The following “Yoga for Your J” poses help identify specific parts of the jumpshot from beginner to advanced levels. These are both areas of the body and the connection of movement from one area to another. If one area is weak, it’s hard for the shooter to move smoothly through the full, connected one-movement jumpshot (this is what we call a 2-piece J or in some cases a 3-piece J.) Players must see, do, feel, visualize, practice and respect that this controlled action is supported by proper mechanics, strength, alignment, symmetry, strength and coordination. Players can do these drills at home or off a hoop with the standard being that they all must regularly address their mechanical flaws in their jumpshot through deliberate practice. Players are the report cards for coaches. If they’re doing level 1-4 basic shooting drills and these mechanical drills 80-90 percent of the time, then coaches and players receive passing grades. Please ask the kids to do specific poses and drills for homework according to their areas of weakness.
#1 CHAIR: For players who lack strength, balance, symmetry in their base or “seat” of their shot. Base must be back in a shallow squat. We often say, “A loose, cool monkey scratches his knees while he prepares for the ball – hands up, but head is forward enough, legs are bent enough for a shooter to reach down and to a quick knee scratch.” 80 percent of issues are in the base.

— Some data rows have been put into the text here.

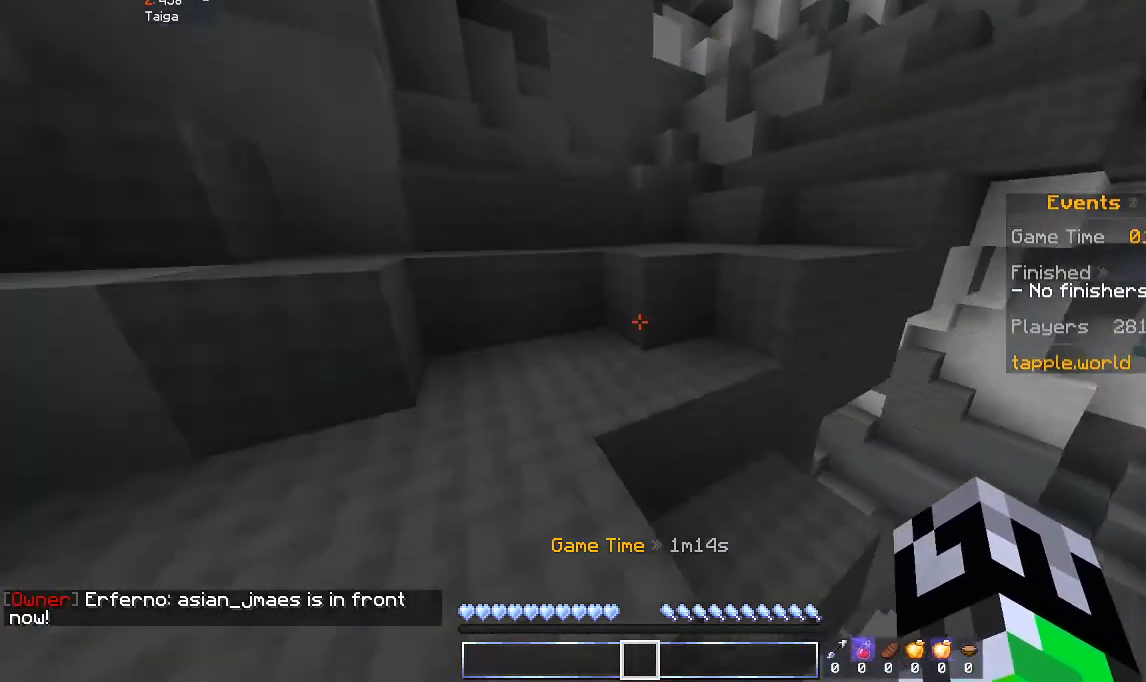
{"keys": ["space", "w"], "mouse": [], "events": [[133, "space", "up"], [300, "a", "up"], [400, "space", "down"]]}
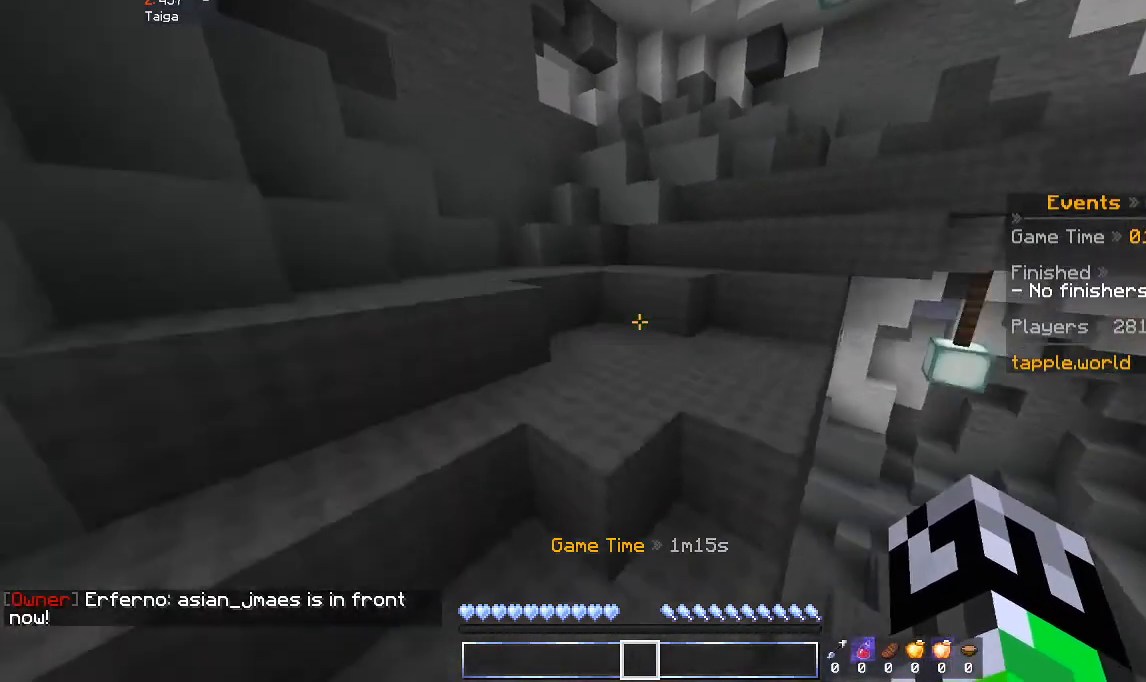
{"keys": ["w"], "mouse": [], "events": [[100, "space", "up"], [333, "space", "down"], [500, "space", "up"]]}
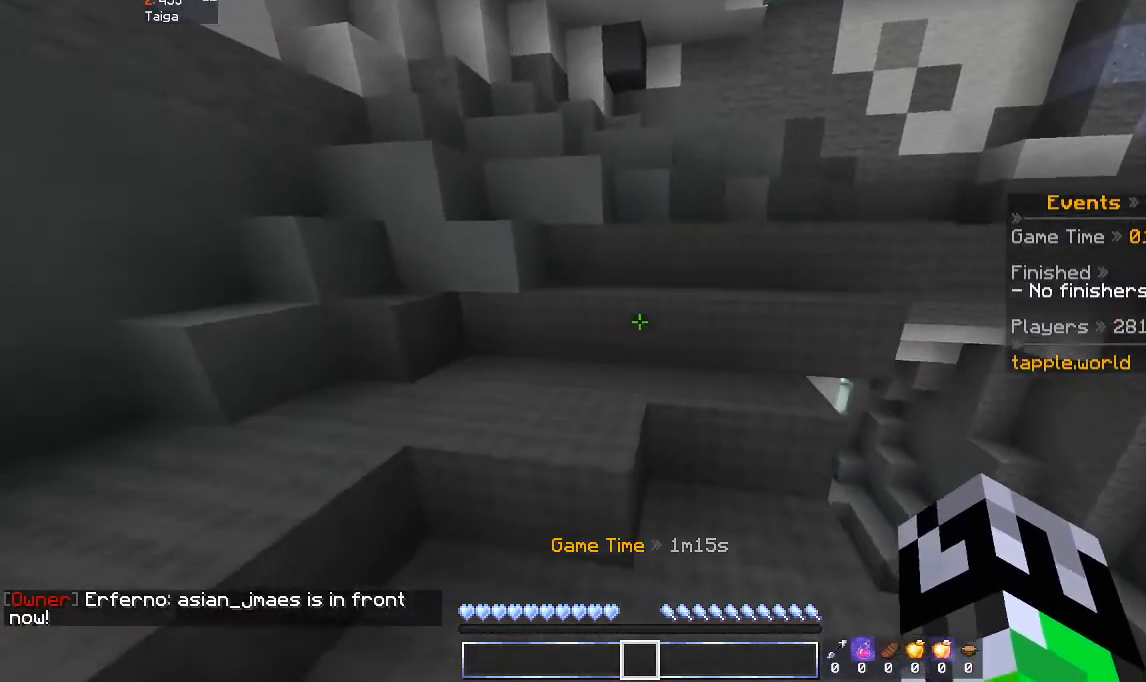
{"keys": ["d", "w"], "mouse": [], "events": [[200, "space", "down"], [400, "d", "down"], [433, "space", "up"]]}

#2 PLANK is for players who lack upper body and shoulder strength and stamina to stay squared. It also works the core. Use the ball so that players can get a core, groin and inner thigh workout – this all supports the mid-line, which is the line shooters need to keep stable to be effective – no jumping forward if the chair and plank are strong.
#3 DOLPHIN is for players who struggle to keep their elbow in or if they MOVE THEIR HEAD. This is the best drill for crooked elbows or for those who insist on centering the ball. Pressing head on the ball keeps it still and they can see what 90 degrees looks like on both sides of their shoulders through their wrists.

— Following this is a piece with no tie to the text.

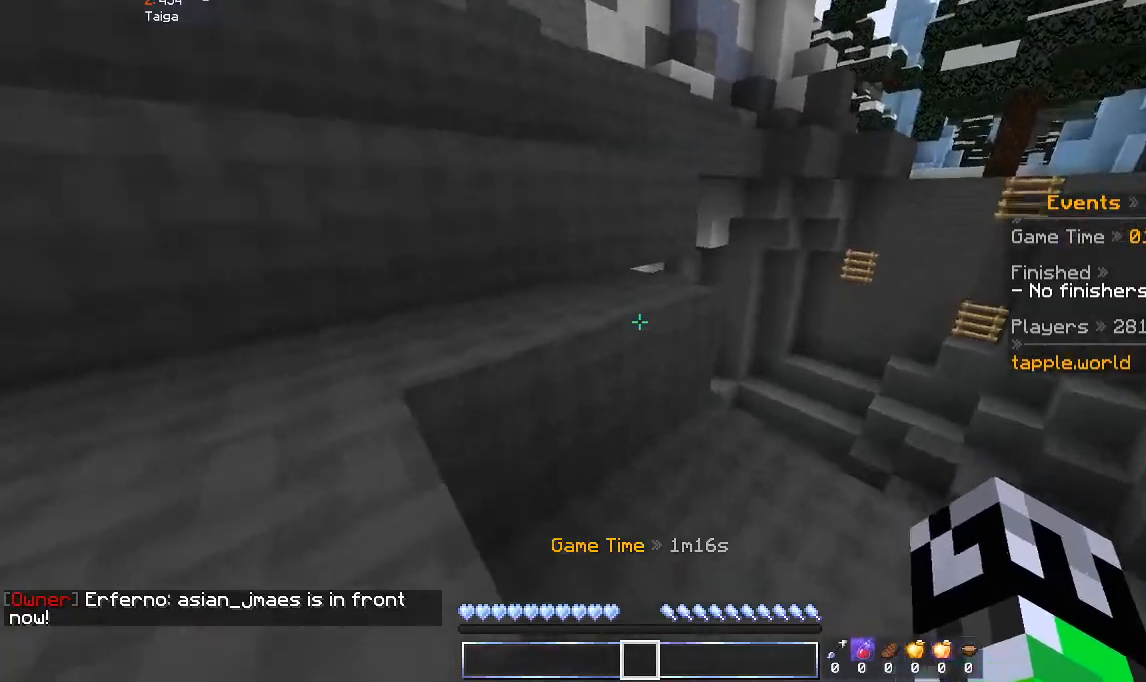
{"keys": ["a", "w"], "mouse": [], "events": [[33, "a", "down"], [33, "d", "up"], [167, "space", "down"], [400, "space", "up"]]}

#4 WRIST FLIPS – Great exercises for tennis players and baseball players who often have muscles built in their wrist or outside on their wrists. Between the dolphin pose and the wrist flips, players learn better flexibility and range of motion in their wrists. Feel free to put in some full hand and palm connection with the ground (even if kids do it on knees). Really need to either loosen up the hands/wrists or build them up – for kids who haven’t ever done any hand drills to work on their grip.

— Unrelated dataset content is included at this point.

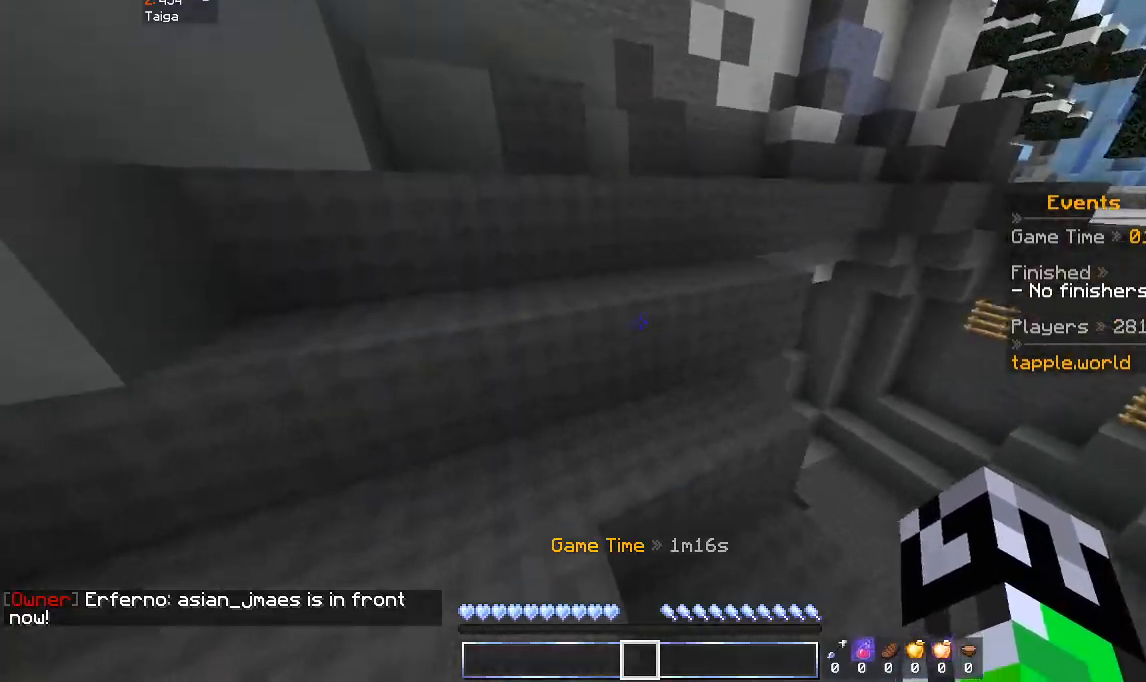
{"keys": ["w"], "mouse": [], "events": [[33, "a", "up"], [133, "space", "down"], [300, "space", "up"], [333, "d", "down"], [500, "d", "up"]]}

#5 CHILD’S POSE is a simple pose with a few variations – wide or narrow. Coaches can activate the hands and fingertips and work on getting the hips down. Doing a child’s pose with a prayer over head (not pictured) is excellent for elbow and inner arm development.
#6 DOWN DOG is arguably the most effective pose in opening up several tight areas at once. Coaches should focus on connection of hands, proper cat-cow hand/knee placement first, then connection of hands, then the pinning up of the butt and the flattening of the back and neck and the emphasis on pressing the heels down. Excellent for promoting symmetry in shooting – no twisting if you fully connect your base and maintain your base at the end of the shot.
#7 The J Pose is a position that kids can stay in at any of the levels – from the low seat with a chair behind them or butt against the wall to the raising of the ball into the frame on shooting side of body and zipping their guide hand along the zipper of their coat (midline). Holding in the first spot, middle spot and the top spot – the TOP of the jumpshot is beneficial for players who need to connect the mechanics and also learn that pushing forward is not the solution. The base controls the power, balance and mechanics. Ball between legs is not as ideal as a block or pillow, but it works in firing up the hamstrings, glutes, feet, inner thigh and groin (the midline). Encourage kids to do this drill at home – ALL KIDS. This knocks down several areas at the same time.
Please see both photos of the J pose below and modify/prescribe as you see fit. Going deeper than normal in a jumpshot seat (sitting on a bench for instance) is acceptable for it also serves as an ACL injury prevention exercise and fires up full range of motion on the hamstrings so that the more shallow stance feels easier. Use a bench to get kids deep; using a wall is more realistic in that shooters don’t have to go too deep – they just have to be that ready monkey in the seat.